Joe looked to his own family when developing themes his four to six-year-old audience members would engage with.

“I became very observant about what made my kids laugh. It’s no accident kids laugh at the show: I put in what I knew kids would laugh at,” Joe says.

Play: A vital skill for young children

But behind the laughter Joe uses Bluey to remind both parents and children of what he sees is a vital skill for young children: play.

“Socio dramatic play is the pinnacle of play for four to six-year olds and it drives the heart of the show. This type of play sees kids working at their highest level of imagination, cooperation and group interaction,” Joe says.

“Socio dramatic play is anything where you have more than one child recreating a cafĂ©, or a shop, or a game that requires them to put some of their needs on hold for the good of the others in the game. It’s the beginning of children moving away from the toddler mindset into the adult world,” Joe says.

The Shadowlands episode, where three young characters work out how to move across a grassy area by only stepping on shadows, is a perfect example.

“They have to figure out what their relationship to rules is and they have to enforce those rules. That’s the beginning of needing to conduct yourself in a social environment and it needs to be learned,” Joe says.

“Research shows that if we let children play like this it teaches them persistence. It prepares their cognitive abilities while it prepares them for a rule-based world.

“In fact, half the time in this episode, it shows the characters discussing the rules and having debates. Then they sort it out together. If they don’t, the game stops. The kids want the game to keep going – so they work it out.” 

Joe is frustrated that society stops encouraging this type of process earlier than experts recommend. He believes we should follow the guidance of psychologists who say we should encourage this socio dramatic play until it naturally recedes.

“My experience is we let kids do that to about age four and a half, and then it stops. The longer we encourage them to do it, the better off they will be,” Joe says.

Joe admits that in Bluey, the ‘condensed timeframes’ children see on a screen can also bring some challenges for young children.

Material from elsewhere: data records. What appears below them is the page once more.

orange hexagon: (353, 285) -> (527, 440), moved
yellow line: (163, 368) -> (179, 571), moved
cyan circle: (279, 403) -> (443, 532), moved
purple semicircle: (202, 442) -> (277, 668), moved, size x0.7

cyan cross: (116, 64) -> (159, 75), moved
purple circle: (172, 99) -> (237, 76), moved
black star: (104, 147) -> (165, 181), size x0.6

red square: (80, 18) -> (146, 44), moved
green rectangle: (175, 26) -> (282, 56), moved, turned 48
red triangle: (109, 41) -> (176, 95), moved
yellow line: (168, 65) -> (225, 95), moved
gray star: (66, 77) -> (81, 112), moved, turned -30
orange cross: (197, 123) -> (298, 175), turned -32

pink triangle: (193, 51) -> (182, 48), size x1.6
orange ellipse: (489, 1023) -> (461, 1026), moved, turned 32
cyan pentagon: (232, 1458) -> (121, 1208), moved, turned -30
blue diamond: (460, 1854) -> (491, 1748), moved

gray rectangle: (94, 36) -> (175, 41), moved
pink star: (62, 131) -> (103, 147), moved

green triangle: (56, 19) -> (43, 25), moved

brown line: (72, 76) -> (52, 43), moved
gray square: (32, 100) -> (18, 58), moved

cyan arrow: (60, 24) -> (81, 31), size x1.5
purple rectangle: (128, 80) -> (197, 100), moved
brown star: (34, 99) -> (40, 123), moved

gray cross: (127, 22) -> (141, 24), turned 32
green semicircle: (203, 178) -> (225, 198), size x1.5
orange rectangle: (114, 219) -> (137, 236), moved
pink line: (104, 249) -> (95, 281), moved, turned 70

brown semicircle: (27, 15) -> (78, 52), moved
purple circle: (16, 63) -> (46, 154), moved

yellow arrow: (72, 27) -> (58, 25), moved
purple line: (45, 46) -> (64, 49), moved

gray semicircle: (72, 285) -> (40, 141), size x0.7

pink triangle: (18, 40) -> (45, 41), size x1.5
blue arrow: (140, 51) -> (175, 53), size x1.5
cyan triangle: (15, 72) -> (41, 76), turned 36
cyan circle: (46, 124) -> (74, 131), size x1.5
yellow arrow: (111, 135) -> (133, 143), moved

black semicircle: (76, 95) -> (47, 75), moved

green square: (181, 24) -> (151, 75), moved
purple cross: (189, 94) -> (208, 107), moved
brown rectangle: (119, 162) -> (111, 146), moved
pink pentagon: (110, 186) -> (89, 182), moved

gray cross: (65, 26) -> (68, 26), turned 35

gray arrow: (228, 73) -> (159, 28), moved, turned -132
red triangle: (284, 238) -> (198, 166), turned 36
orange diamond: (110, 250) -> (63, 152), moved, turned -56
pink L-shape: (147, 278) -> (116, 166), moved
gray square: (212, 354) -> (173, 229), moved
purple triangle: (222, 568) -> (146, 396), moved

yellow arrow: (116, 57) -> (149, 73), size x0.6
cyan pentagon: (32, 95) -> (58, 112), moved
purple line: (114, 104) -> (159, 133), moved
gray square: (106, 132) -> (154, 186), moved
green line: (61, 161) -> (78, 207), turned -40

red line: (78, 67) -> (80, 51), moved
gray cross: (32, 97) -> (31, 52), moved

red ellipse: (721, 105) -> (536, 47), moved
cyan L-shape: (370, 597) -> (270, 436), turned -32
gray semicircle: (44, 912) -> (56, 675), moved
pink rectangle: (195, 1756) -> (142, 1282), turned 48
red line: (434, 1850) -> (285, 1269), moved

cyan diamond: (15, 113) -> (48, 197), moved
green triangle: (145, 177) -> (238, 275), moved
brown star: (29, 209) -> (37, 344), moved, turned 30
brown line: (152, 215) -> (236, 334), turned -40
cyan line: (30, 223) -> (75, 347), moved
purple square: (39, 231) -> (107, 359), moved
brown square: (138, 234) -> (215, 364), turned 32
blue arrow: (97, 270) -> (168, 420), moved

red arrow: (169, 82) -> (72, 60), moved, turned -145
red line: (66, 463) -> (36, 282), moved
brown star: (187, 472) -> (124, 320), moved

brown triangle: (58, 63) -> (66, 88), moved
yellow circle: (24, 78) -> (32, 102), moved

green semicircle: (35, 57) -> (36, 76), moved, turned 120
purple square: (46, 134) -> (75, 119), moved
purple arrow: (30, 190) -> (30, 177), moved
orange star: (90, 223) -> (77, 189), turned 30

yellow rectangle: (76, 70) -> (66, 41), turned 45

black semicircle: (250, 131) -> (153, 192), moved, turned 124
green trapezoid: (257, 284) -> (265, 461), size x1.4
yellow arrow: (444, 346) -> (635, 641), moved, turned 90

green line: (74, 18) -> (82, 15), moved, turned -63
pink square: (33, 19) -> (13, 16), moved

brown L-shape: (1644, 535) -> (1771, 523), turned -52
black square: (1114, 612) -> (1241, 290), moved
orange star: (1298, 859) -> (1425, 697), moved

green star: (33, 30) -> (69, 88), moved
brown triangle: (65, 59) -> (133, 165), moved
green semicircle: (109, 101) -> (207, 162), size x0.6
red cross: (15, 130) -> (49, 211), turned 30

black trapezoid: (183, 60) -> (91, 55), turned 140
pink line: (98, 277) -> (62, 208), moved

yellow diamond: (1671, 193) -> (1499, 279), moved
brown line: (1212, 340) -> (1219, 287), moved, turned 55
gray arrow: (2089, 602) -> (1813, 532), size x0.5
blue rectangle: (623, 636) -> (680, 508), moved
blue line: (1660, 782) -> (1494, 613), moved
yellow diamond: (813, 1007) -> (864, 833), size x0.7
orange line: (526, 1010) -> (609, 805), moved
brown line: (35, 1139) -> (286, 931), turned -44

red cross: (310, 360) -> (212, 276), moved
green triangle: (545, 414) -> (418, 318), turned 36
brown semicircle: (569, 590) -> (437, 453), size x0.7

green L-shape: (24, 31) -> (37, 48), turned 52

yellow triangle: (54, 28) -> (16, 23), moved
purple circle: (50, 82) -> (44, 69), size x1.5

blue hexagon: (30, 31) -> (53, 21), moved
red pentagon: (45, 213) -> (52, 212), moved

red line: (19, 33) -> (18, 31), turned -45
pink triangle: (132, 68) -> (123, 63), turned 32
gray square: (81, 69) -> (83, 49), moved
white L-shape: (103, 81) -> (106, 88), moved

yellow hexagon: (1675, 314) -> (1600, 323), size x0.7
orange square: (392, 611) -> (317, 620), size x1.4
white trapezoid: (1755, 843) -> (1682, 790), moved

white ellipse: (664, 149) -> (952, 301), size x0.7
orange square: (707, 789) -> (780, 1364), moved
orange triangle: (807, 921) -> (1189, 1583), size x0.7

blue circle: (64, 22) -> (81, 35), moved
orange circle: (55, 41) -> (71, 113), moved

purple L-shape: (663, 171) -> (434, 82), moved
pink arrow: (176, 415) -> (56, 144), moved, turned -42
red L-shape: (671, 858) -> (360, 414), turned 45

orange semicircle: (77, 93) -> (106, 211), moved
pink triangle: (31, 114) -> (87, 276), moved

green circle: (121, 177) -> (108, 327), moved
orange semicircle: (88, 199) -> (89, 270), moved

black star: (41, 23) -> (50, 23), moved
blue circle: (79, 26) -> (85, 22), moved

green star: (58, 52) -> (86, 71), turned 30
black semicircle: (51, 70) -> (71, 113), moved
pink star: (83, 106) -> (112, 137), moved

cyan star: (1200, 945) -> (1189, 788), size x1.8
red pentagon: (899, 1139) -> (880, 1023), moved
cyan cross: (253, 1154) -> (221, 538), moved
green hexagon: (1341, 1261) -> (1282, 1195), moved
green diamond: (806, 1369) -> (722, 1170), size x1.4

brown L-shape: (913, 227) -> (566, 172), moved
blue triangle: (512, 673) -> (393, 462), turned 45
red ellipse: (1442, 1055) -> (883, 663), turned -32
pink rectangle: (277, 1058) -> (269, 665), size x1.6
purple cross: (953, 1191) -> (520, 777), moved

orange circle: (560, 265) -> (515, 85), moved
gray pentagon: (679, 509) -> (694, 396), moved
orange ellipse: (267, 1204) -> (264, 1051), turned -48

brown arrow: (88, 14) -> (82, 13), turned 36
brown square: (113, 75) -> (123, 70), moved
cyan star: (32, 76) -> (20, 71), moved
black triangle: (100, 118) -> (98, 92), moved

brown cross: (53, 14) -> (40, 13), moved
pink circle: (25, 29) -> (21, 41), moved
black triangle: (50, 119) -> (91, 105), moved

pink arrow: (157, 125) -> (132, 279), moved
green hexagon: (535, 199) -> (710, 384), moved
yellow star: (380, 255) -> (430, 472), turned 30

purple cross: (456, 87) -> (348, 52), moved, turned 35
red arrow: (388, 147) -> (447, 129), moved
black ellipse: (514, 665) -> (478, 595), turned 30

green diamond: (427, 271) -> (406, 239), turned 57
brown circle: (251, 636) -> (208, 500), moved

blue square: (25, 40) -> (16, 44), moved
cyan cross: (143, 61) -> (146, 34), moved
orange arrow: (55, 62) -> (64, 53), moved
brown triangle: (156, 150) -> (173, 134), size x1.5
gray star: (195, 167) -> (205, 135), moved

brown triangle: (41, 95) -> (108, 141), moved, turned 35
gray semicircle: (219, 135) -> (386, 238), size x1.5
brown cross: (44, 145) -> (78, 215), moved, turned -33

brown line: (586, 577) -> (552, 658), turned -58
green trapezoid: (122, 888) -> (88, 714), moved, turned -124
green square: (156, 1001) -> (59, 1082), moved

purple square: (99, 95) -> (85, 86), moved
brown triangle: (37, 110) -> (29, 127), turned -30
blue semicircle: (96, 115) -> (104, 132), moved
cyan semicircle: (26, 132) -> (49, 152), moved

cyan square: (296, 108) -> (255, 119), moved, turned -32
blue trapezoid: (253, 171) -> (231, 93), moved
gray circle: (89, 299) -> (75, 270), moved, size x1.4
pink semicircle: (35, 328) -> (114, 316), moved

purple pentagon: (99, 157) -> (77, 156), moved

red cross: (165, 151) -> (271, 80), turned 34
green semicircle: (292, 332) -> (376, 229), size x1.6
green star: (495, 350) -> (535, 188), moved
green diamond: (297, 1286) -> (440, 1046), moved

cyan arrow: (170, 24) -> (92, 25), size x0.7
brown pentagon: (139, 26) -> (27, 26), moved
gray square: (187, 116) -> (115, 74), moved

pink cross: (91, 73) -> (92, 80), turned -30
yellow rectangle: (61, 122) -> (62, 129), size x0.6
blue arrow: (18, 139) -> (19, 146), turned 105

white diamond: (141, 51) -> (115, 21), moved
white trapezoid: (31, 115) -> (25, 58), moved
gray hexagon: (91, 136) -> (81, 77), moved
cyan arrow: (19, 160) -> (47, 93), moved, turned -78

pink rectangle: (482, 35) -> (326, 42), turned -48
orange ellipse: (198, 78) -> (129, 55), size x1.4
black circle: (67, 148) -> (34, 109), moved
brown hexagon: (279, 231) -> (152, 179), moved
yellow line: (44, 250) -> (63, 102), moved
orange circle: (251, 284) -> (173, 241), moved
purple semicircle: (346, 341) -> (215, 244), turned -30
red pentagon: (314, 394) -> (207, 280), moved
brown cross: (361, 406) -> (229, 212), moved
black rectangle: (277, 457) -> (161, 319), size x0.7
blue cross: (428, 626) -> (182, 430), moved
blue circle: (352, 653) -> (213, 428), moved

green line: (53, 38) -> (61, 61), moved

“When Bluey goes to the creek, in seven minutes she sees tadpoles, dragonflies and wallabies. It does encourage kids to think the world will provide that level of hyper reality. They have to train themselves to work at the real pace of nature,” Joe says.

Reflecting Australian life and language

While much has been made of Bluey’s ‘Australian’ ness – and Joe does like the very Australian nature of the language in the show – he says it came about more due to him writing what felt real than an attempt to make a statement so local children could hear their words and accents reflected on screen.

Still, he does enjoy the way that many Australian parents relate to the tone in which the show is delivered.

“You have to write what feels good and normal to you. It’s our way of expressing tenderness when parents call their child ‘mate’ or ‘kid’,” he says.

Launched in October 2018, Bluey loves to play and turns everyday family life into extraordinary adventures, developing her imagination as well as her mental, physical and emotional resilience.

Each episode may be just seven minutes long, but the process behind the series is significant. 

The series was almost three years in the making, and once production began each of the 52 episodes went through a five or six-month iteration moving from idea to completion.

“There are around 15 different stages that include animators, designers, storyboarding, artists and musicians touching it: we have about 50 people in-house working on Bluey. We start that assembly line with a new episode each week, so in the middle of production there are 15 or 16 episodes all at various stages,” Joe says.

Despite the success of Bluey, and the fact that hype has already begun about a second season of the show, Joe still believes children do better when they get outside and run around rather than watching too much television.

“But most parents, like me, are simply doing their best: some time outdoors and some television is a reasonable balance,” Joe says.